- _ACTIVITY_:
Go through the listing below and output exactly the line with "X14167562Y-13118984D01*", the line with "X14262801Y-13252317D01*", and each line between; omit the rest.

- _THE DATA_:
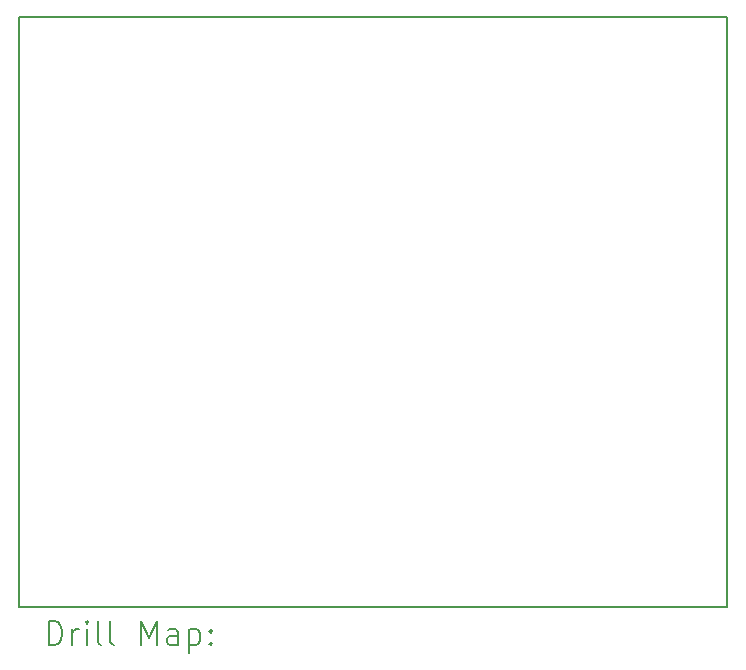
<source format=gbr>
%TF.GenerationSoftware,KiCad,Pcbnew,8.0.6*%
%TF.CreationDate,2025-01-14T12:11:02-05:00*%
%TF.ProjectId,usb_lin,7573625f-6c69-46e2-9e6b-696361645f70,rev?*%
%TF.SameCoordinates,Original*%
%TF.FileFunction,Drillmap*%
%TF.FilePolarity,Positive*%
%FSLAX45Y45*%
G04 Gerber Fmt 4.5, Leading zero omitted, Abs format (unit mm)*
G04 Created by KiCad (PCBNEW 8.0.6) date 2025-01-14 12:11:02*
%MOMM*%
%LPD*%
G01*
G04 APERTURE LIST*
%ADD10C,0.150000*%
%ADD11C,0.200000*%
G04 APERTURE END LIST*
D10*
X19000000Y-8000000D02*
X13000000Y-8000000D01*
X13000000Y-8000000D02*
X13000000Y-13000000D01*
X13000000Y-13000000D02*
X19000000Y-13000000D01*
X19000000Y-13000000D02*
X19000000Y-8000000D01*
D11*
X13253277Y-13318984D02*
X13253277Y-13118984D01*
X13253277Y-13118984D02*
X13300896Y-13118984D01*
X13300896Y-13118984D02*
X13329467Y-13128508D01*
X13329467Y-13128508D02*
X13348515Y-13147555D01*
X13348515Y-13147555D02*
X13358039Y-13166603D01*
X13358039Y-13166603D02*
X13367562Y-13204698D01*
X13367562Y-13204698D02*
X13367562Y-13233269D01*
X13367562Y-13233269D02*
X13358039Y-13271365D01*
X13358039Y-13271365D02*
X13348515Y-13290412D01*
X13348515Y-13290412D02*
X13329467Y-13309460D01*
X13329467Y-13309460D02*
X13300896Y-13318984D01*
X13300896Y-13318984D02*
X13253277Y-13318984D01*
X13453277Y-13318984D02*
X13453277Y-13185650D01*
X13453277Y-13223746D02*
X13462801Y-13204698D01*
X13462801Y-13204698D02*
X13472324Y-13195174D01*
X13472324Y-13195174D02*
X13491372Y-13185650D01*
X13491372Y-13185650D02*
X13510420Y-13185650D01*
X13577086Y-13318984D02*
X13577086Y-13185650D01*
X13577086Y-13118984D02*
X13567562Y-13128508D01*
X13567562Y-13128508D02*
X13577086Y-13138031D01*
X13577086Y-13138031D02*
X13586610Y-13128508D01*
X13586610Y-13128508D02*
X13577086Y-13118984D01*
X13577086Y-13118984D02*
X13577086Y-13138031D01*
X13700896Y-13318984D02*
X13681848Y-13309460D01*
X13681848Y-13309460D02*
X13672324Y-13290412D01*
X13672324Y-13290412D02*
X13672324Y-13118984D01*
X13805658Y-13318984D02*
X13786610Y-13309460D01*
X13786610Y-13309460D02*
X13777086Y-13290412D01*
X13777086Y-13290412D02*
X13777086Y-13118984D01*
X14034229Y-13318984D02*
X14034229Y-13118984D01*
X14034229Y-13118984D02*
X14100896Y-13261841D01*
X14100896Y-13261841D02*
X14167562Y-13118984D01*
X14167562Y-13118984D02*
X14167562Y-13318984D01*
X14348515Y-13318984D02*
X14348515Y-13214222D01*
X14348515Y-13214222D02*
X14338991Y-13195174D01*
X14338991Y-13195174D02*
X14319943Y-13185650D01*
X14319943Y-13185650D02*
X14281848Y-13185650D01*
X14281848Y-13185650D02*
X14262801Y-13195174D01*
X14348515Y-13309460D02*
X14329467Y-13318984D01*
X14329467Y-13318984D02*
X14281848Y-13318984D01*
X14281848Y-13318984D02*
X14262801Y-13309460D01*
X14262801Y-13309460D02*
X14253277Y-13290412D01*
X14253277Y-13290412D02*
X14253277Y-13271365D01*
X14253277Y-13271365D02*
X14262801Y-13252317D01*
X14262801Y-13252317D02*
X14281848Y-13242793D01*
X14281848Y-13242793D02*
X14329467Y-13242793D01*
X14329467Y-13242793D02*
X14348515Y-13233269D01*
X14443753Y-13185650D02*
X14443753Y-13385650D01*
X14443753Y-13195174D02*
X14462801Y-13185650D01*
X14462801Y-13185650D02*
X14500896Y-13185650D01*
X14500896Y-13185650D02*
X14519943Y-13195174D01*
X14519943Y-13195174D02*
X14529467Y-13204698D01*
X14529467Y-13204698D02*
X14538991Y-13223746D01*
X14538991Y-13223746D02*
X14538991Y-13280888D01*
X14538991Y-13280888D02*
X14529467Y-13299936D01*
X14529467Y-13299936D02*
X14519943Y-13309460D01*
X14519943Y-13309460D02*
X14500896Y-13318984D01*
X14500896Y-13318984D02*
X14462801Y-13318984D01*
X14462801Y-13318984D02*
X14443753Y-13309460D01*
X14624705Y-13299936D02*
X14634229Y-13309460D01*
X14634229Y-13309460D02*
X14624705Y-13318984D01*
X14624705Y-13318984D02*
X14615182Y-13309460D01*
X14615182Y-13309460D02*
X14624705Y-13299936D01*
X14624705Y-13299936D02*
X14624705Y-13318984D01*
X14624705Y-13195174D02*
X14634229Y-13204698D01*
X14634229Y-13204698D02*
X14624705Y-13214222D01*
X14624705Y-13214222D02*
X14615182Y-13204698D01*
X14615182Y-13204698D02*
X14624705Y-13195174D01*
X14624705Y-13195174D02*
X14624705Y-13214222D01*
M02*

</source>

- _SOLUTION_:
X14167562Y-13118984D01*
X14167562Y-13118984D02*
X14167562Y-13318984D01*
X14348515Y-13318984D02*
X14348515Y-13214222D01*
X14348515Y-13214222D02*
X14338991Y-13195174D01*
X14338991Y-13195174D02*
X14319943Y-13185650D01*
X14319943Y-13185650D02*
X14281848Y-13185650D01*
X14281848Y-13185650D02*
X14262801Y-13195174D01*
X14348515Y-13309460D02*
X14329467Y-13318984D01*
X14329467Y-13318984D02*
X14281848Y-13318984D01*
X14281848Y-13318984D02*
X14262801Y-13309460D01*
X14262801Y-13309460D02*
X14253277Y-13290412D01*
X14253277Y-13290412D02*
X14253277Y-13271365D01*
X14253277Y-13271365D02*
X14262801Y-13252317D01*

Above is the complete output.